──────── EXTRACTED DATA

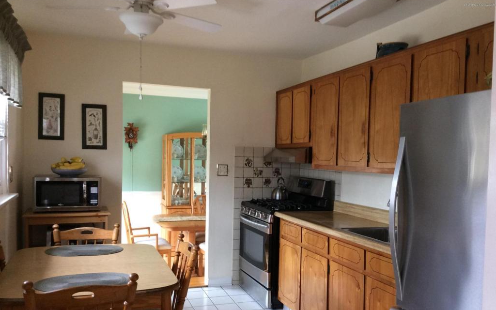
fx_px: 460
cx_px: 248
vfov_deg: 37.2
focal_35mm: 34
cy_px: 179
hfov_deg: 56.7
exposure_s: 1/24
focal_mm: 3.3
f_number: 2.4
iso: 80
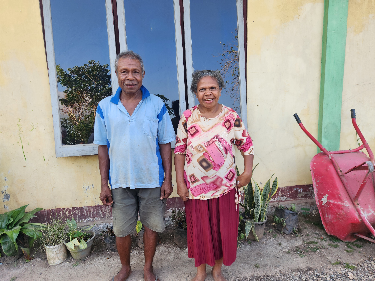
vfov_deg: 58.9
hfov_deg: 73.9
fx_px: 249
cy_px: 140
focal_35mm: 23
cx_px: 188
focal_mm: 5.4
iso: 40
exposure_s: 1/180
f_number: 1.8
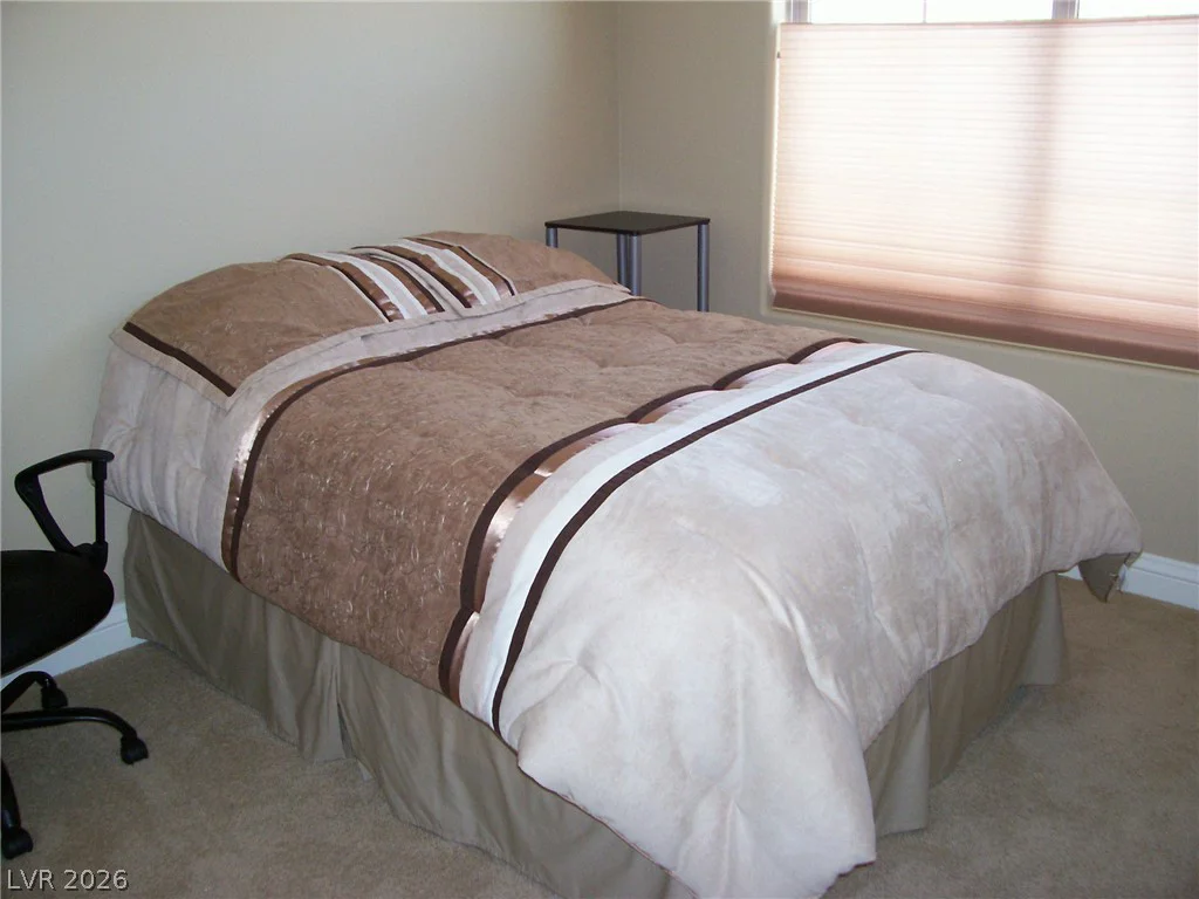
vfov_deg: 41.8
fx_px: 1178
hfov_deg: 54.0
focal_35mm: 34
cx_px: 600
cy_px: 450
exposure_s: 1/112
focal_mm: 5.6
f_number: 2.7
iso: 140
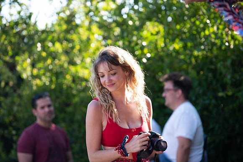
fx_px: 1114
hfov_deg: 12.4
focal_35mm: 165
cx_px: 122
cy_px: 81
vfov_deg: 8.3
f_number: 3.2
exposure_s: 1/200
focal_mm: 165
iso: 100
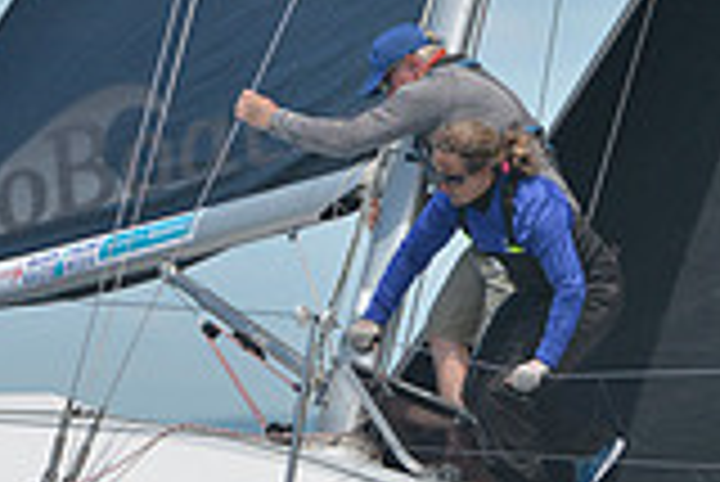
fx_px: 17455
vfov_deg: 1.6
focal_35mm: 872
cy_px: 349
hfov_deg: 2.4
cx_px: 634
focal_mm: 240
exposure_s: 1/800
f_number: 9
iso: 280
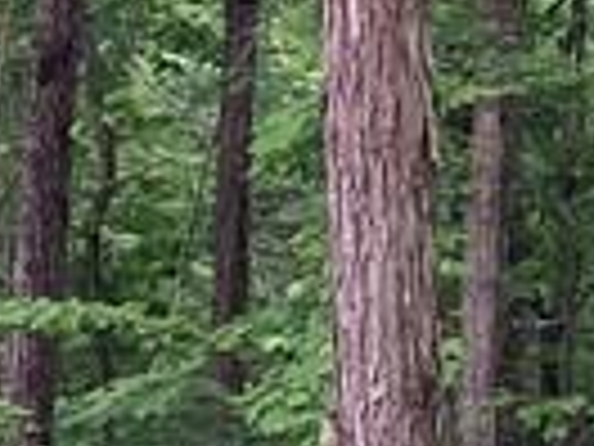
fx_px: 3741
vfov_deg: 6.7
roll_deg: +0.0
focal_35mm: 218
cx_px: 1224
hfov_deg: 8.6
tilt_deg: +5.2
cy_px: -315
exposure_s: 1/121
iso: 40
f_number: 1.8
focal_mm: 3.99
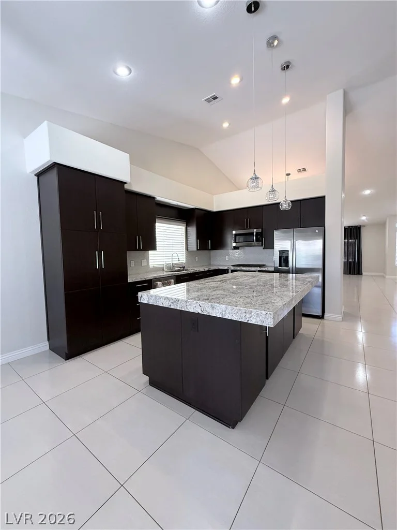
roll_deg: +0.7
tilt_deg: -0.6
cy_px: 265
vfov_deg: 102.1
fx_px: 214
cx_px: 198
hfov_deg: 85.7
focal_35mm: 14
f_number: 2.2
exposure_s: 1/120
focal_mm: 2.22
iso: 320
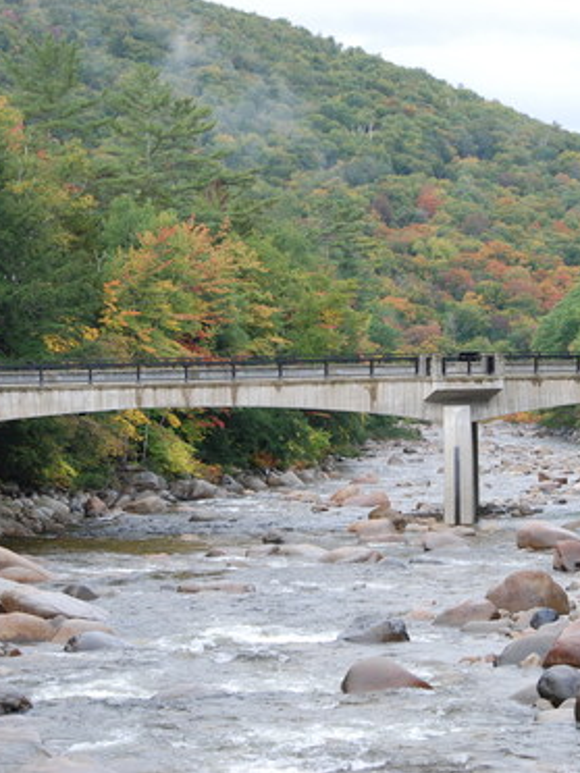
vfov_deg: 16.5
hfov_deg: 12.4
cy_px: 385
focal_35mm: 120
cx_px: 387
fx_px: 2675
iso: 200
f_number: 5.6
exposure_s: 1/125
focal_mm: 55
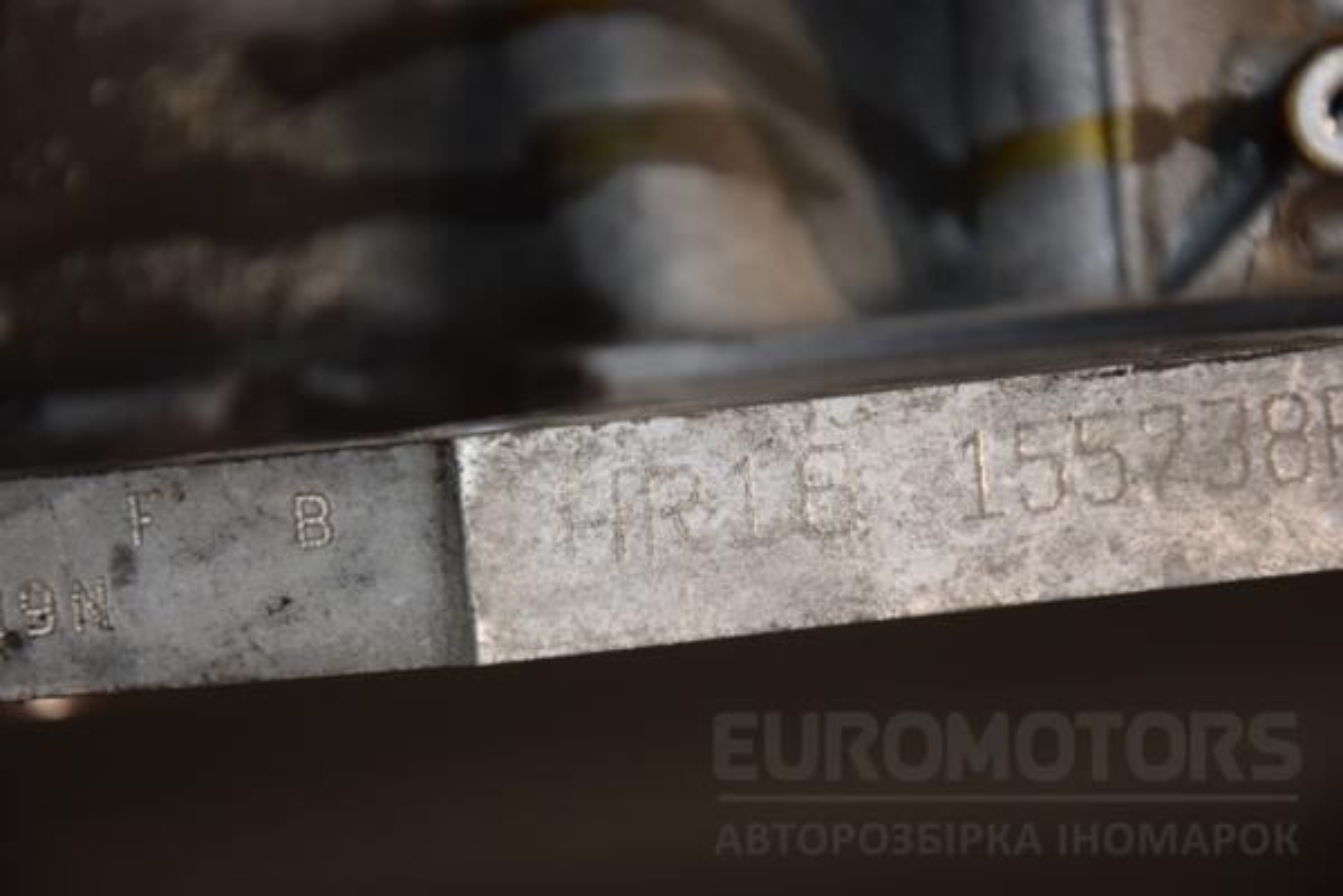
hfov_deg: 13.0
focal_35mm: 158
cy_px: 448
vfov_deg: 8.7
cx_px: 672
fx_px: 5875
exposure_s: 1/60
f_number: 5.6
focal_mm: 105
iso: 800
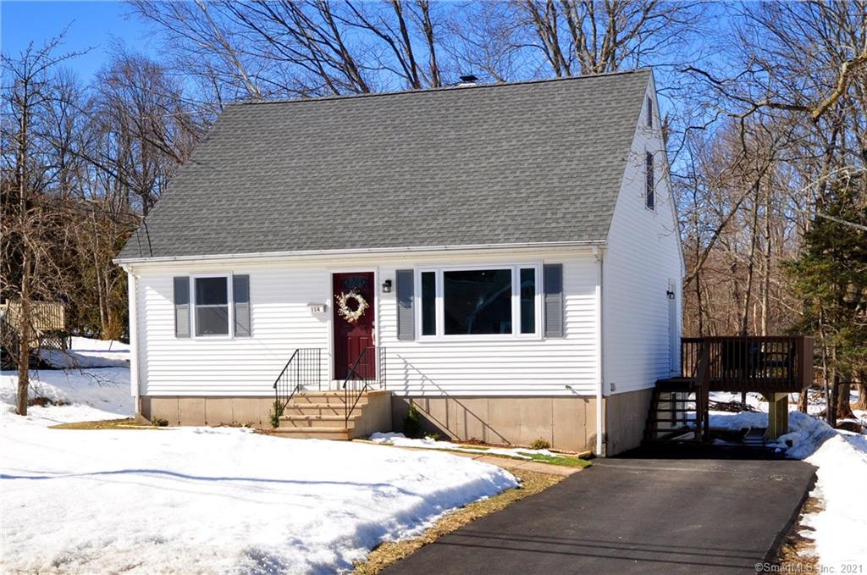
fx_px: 721
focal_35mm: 30
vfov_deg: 43.5
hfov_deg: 62.0
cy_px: 288
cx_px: 434
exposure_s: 1/400
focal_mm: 20
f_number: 8
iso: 250
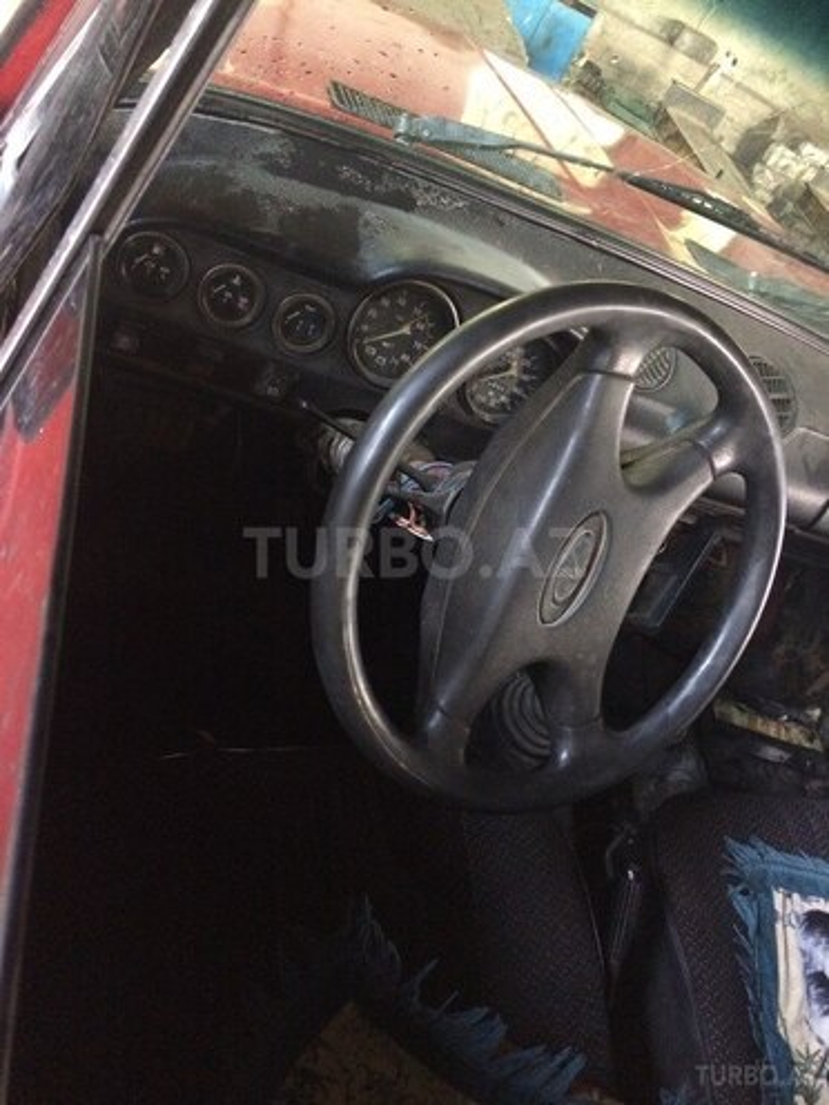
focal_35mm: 29
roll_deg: -35.5
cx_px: 414
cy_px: 552
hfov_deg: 48.2
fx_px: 926
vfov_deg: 61.7
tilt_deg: -41.7
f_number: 2.2
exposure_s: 1/17
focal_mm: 4.15
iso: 500
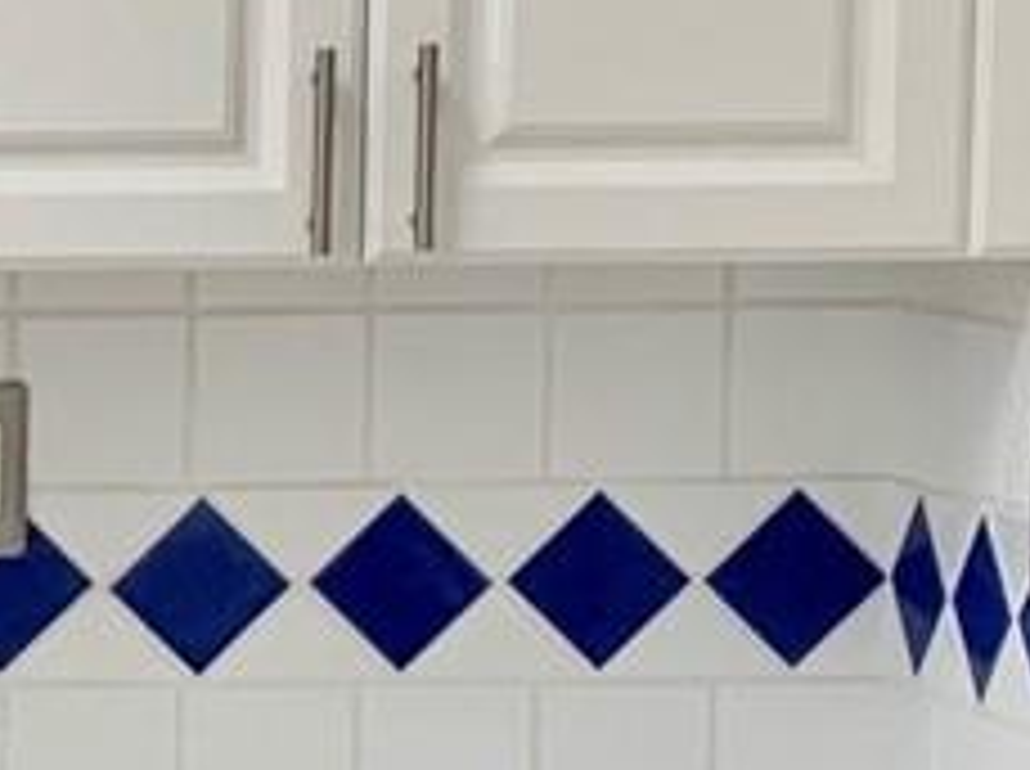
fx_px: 5407
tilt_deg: -5.7
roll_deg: +0.1
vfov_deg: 8.1
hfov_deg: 10.3
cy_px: 639
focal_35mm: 182
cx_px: -832
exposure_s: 1/60
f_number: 1.8
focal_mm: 4.25
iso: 50
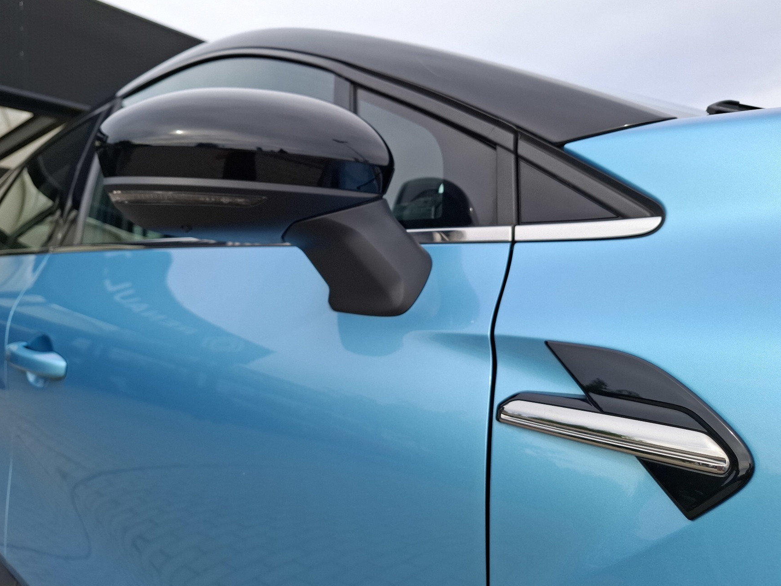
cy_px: 288
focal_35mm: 24
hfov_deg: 71.6
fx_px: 542
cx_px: 391
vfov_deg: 56.8
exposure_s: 1/1431
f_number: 1.8
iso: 50
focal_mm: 5.54
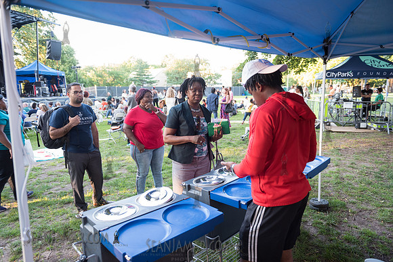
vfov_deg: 53.2
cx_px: 196
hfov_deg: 73.7
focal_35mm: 24
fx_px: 262
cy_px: 131
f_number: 3.2
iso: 800
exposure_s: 1/100
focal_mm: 24
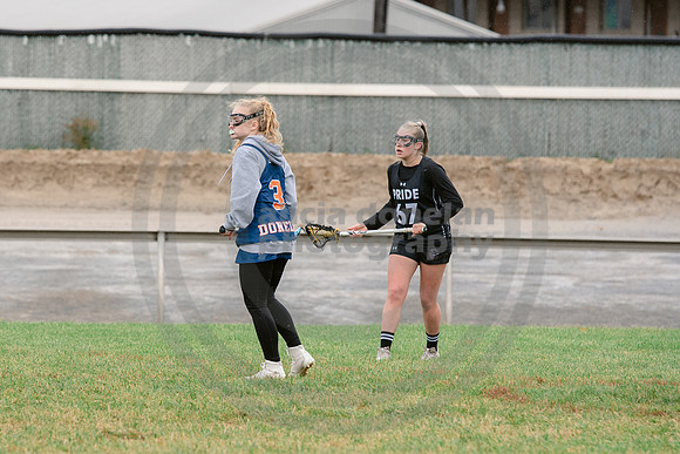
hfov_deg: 5.9
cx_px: 224
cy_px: 254
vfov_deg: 3.9
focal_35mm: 351
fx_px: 6631
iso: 400
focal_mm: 200
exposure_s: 1/1250
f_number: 4.5
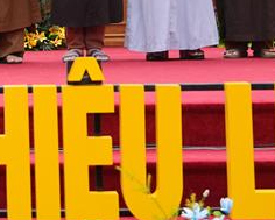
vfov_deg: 7.5
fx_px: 1628
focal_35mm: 200
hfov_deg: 9.4
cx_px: -138
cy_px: -159
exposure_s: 1/100
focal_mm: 42
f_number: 2.8
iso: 1250
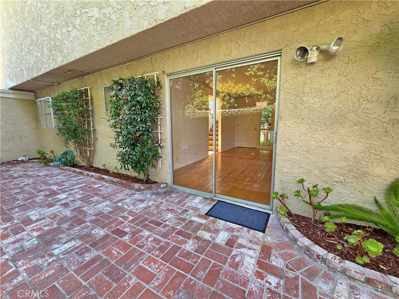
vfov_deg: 89.9
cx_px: 200
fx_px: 150
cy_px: 150
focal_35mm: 13
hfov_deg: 106.2
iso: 100
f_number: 2.2
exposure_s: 1/120
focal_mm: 2.2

────────────────

▶ _EXERCISE_
Write out all the entries word for word, but skip any images.

▶ _WRITTEN RESPONSE_
fx_px: 460
cx_px: 248
vfov_deg: 37.2
focal_35mm: 34
cy_px: 179
hfov_deg: 56.7
exposure_s: 1/24
focal_mm: 3.3
f_number: 2.4
iso: 80
vfov_deg: 58.9
hfov_deg: 73.9
fx_px: 249
cy_px: 140
focal_35mm: 23
cx_px: 188
focal_mm: 5.4
iso: 40
exposure_s: 1/180
f_number: 1.8
vfov_deg: 41.8
fx_px: 1178
hfov_deg: 54.0
focal_35mm: 34
cx_px: 600
cy_px: 450
exposure_s: 1/112
focal_mm: 5.6
f_number: 2.7
iso: 140
fx_px: 1114
hfov_deg: 12.4
focal_35mm: 165
cx_px: 122
cy_px: 81
vfov_deg: 8.3
f_number: 3.2
exposure_s: 1/200
focal_mm: 165
iso: 100
fx_px: 17455
vfov_deg: 1.6
focal_35mm: 872
cy_px: 349
hfov_deg: 2.4
cx_px: 634
focal_mm: 240
exposure_s: 1/800
f_number: 9
iso: 280
fx_px: 3741
vfov_deg: 6.7
roll_deg: +0.0
focal_35mm: 218
cx_px: 1224
hfov_deg: 8.6
tilt_deg: +5.2
cy_px: -315
exposure_s: 1/121
iso: 40
f_number: 1.8
focal_mm: 3.99
roll_deg: +0.7
tilt_deg: -0.6
cy_px: 265
vfov_deg: 102.1
fx_px: 214
cx_px: 198
hfov_deg: 85.7
focal_35mm: 14
f_number: 2.2
exposure_s: 1/120
focal_mm: 2.22
iso: 320
vfov_deg: 16.5
hfov_deg: 12.4
cy_px: 385
focal_35mm: 120
cx_px: 387
fx_px: 2675
iso: 200
f_number: 5.6
exposure_s: 1/125
focal_mm: 55
hfov_deg: 13.0
focal_35mm: 158
cy_px: 448
vfov_deg: 8.7
cx_px: 672
fx_px: 5875
exposure_s: 1/60
f_number: 5.6
focal_mm: 105
iso: 800
fx_px: 721
focal_35mm: 30
vfov_deg: 43.5
hfov_deg: 62.0
cy_px: 288
cx_px: 434
exposure_s: 1/400
focal_mm: 20
f_number: 8
iso: 250
focal_35mm: 29
roll_deg: -35.5
cx_px: 414
cy_px: 552
hfov_deg: 48.2
fx_px: 926
vfov_deg: 61.7
tilt_deg: -41.7
f_number: 2.2
exposure_s: 1/17
focal_mm: 4.15
iso: 500
fx_px: 5407
tilt_deg: -5.7
roll_deg: +0.1
vfov_deg: 8.1
hfov_deg: 10.3
cy_px: 639
focal_35mm: 182
cx_px: -832
exposure_s: 1/60
f_number: 1.8
focal_mm: 4.25
iso: 50
cy_px: 288
focal_35mm: 24
hfov_deg: 71.6
fx_px: 542
cx_px: 391
vfov_deg: 56.8
exposure_s: 1/1431
f_number: 1.8
iso: 50
focal_mm: 5.54
vfov_deg: 53.2
cx_px: 196
hfov_deg: 73.7
focal_35mm: 24
fx_px: 262
cy_px: 131
f_number: 3.2
iso: 800
exposure_s: 1/100
focal_mm: 24
hfov_deg: 5.9
cx_px: 224
cy_px: 254
vfov_deg: 3.9
focal_35mm: 351
fx_px: 6631
iso: 400
focal_mm: 200
exposure_s: 1/1250
f_number: 4.5
vfov_deg: 7.5
fx_px: 1628
focal_35mm: 200
hfov_deg: 9.4
cx_px: -138
cy_px: -159
exposure_s: 1/100
focal_mm: 42
f_number: 2.8
iso: 1250
vfov_deg: 89.9
cx_px: 200
fx_px: 150
cy_px: 150
focal_35mm: 13
hfov_deg: 106.2
iso: 100
f_number: 2.2
exposure_s: 1/120
focal_mm: 2.2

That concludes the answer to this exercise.